Only lines with the word "moved" belong in the answer; copy them from the records below.

(Object transformation records)

+--

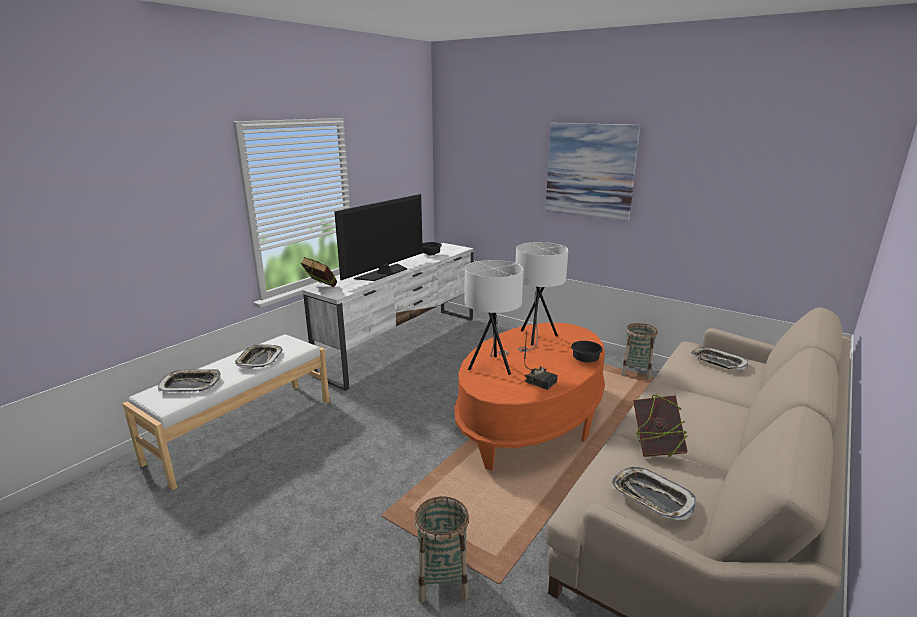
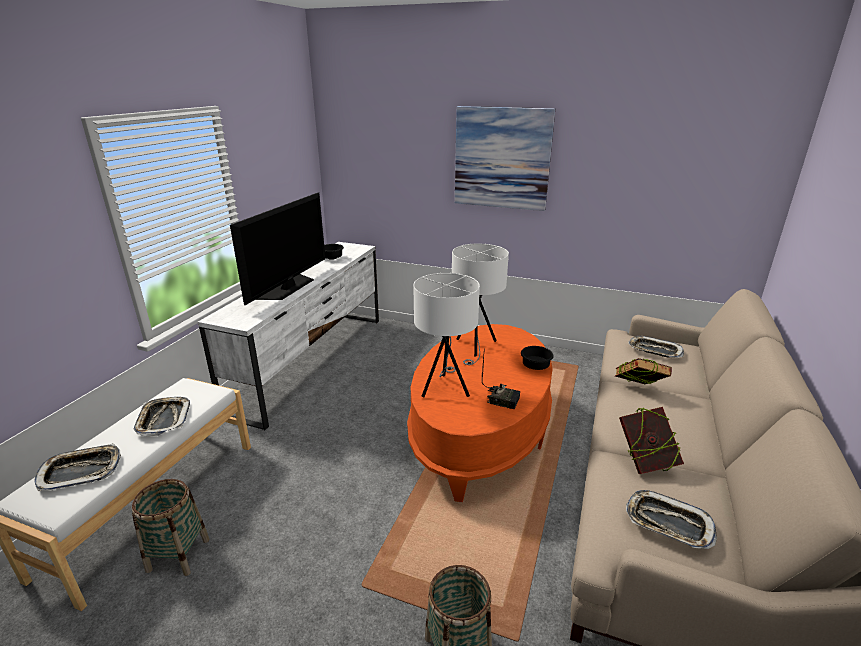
camera: 15 degrees left, 5 degrees up
book [301,257,337,287] -> book moved to [615,358,672,384]
basket [621,323,658,380] -> basket moved to [132,479,209,576]

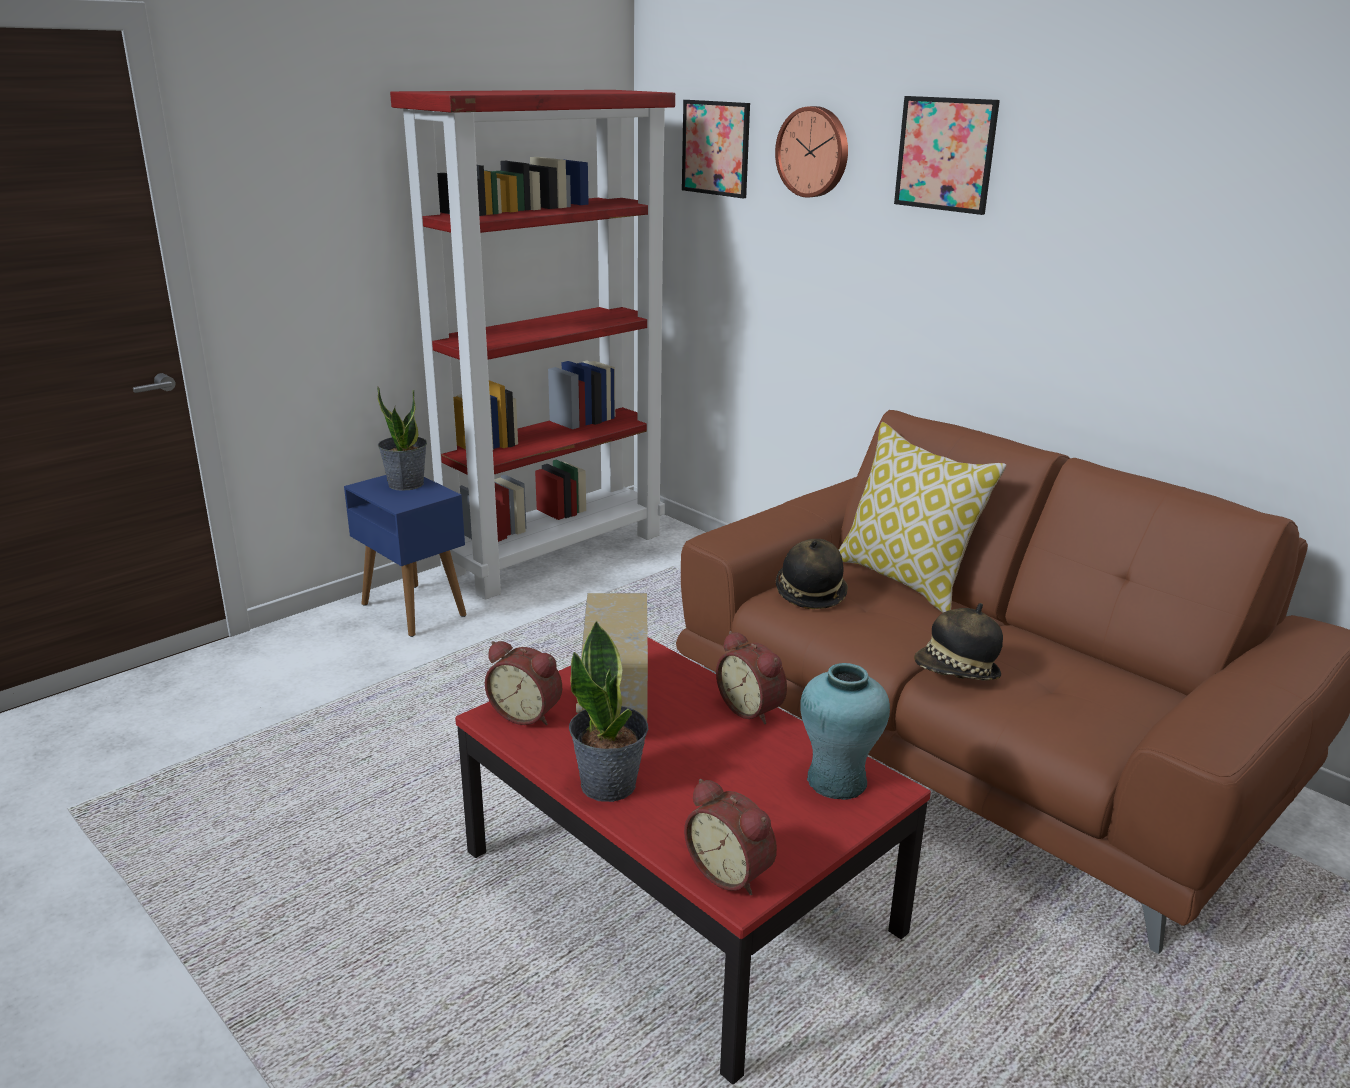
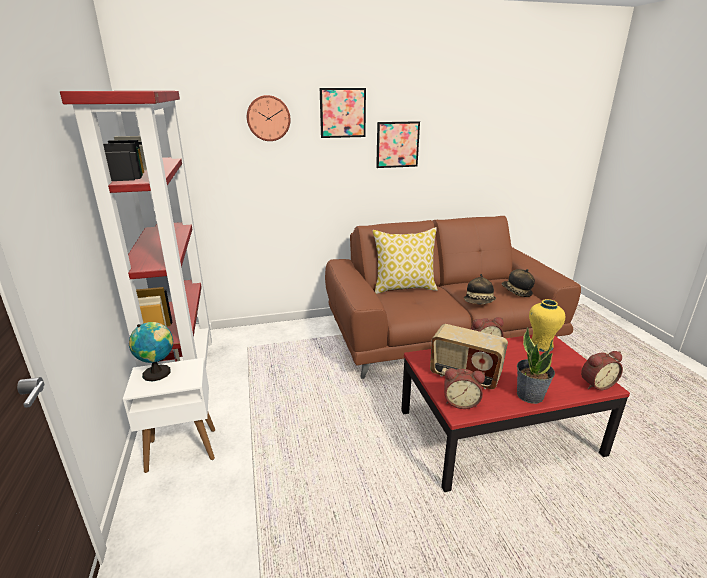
camera: 60 degrees left, 0 degrees up
blue side table [344,475,467,637] -> white side table [123,358,215,473]
potted plant [377,386,427,491] -> globe [129,322,173,381]
alarm clock [485,641,562,725] -> alarm clock turned 45 degrees clockwise [444,368,485,409]
picture [682,100,750,198] -> picture moved to [376,121,420,168]
hat [776,539,848,609] -> hat moved to [501,269,535,297]
turquoise vase [800,663,890,800] -> yellow vase [529,299,565,352]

+--

§ EXERCISE RESULT
book [301,257,337,287] -> book moved to [615,358,672,384]
basket [621,323,658,380] -> basket moved to [132,479,209,576]
picture [682,100,750,198] -> picture moved to [376,121,420,168]
hat [776,539,848,609] -> hat moved to [501,269,535,297]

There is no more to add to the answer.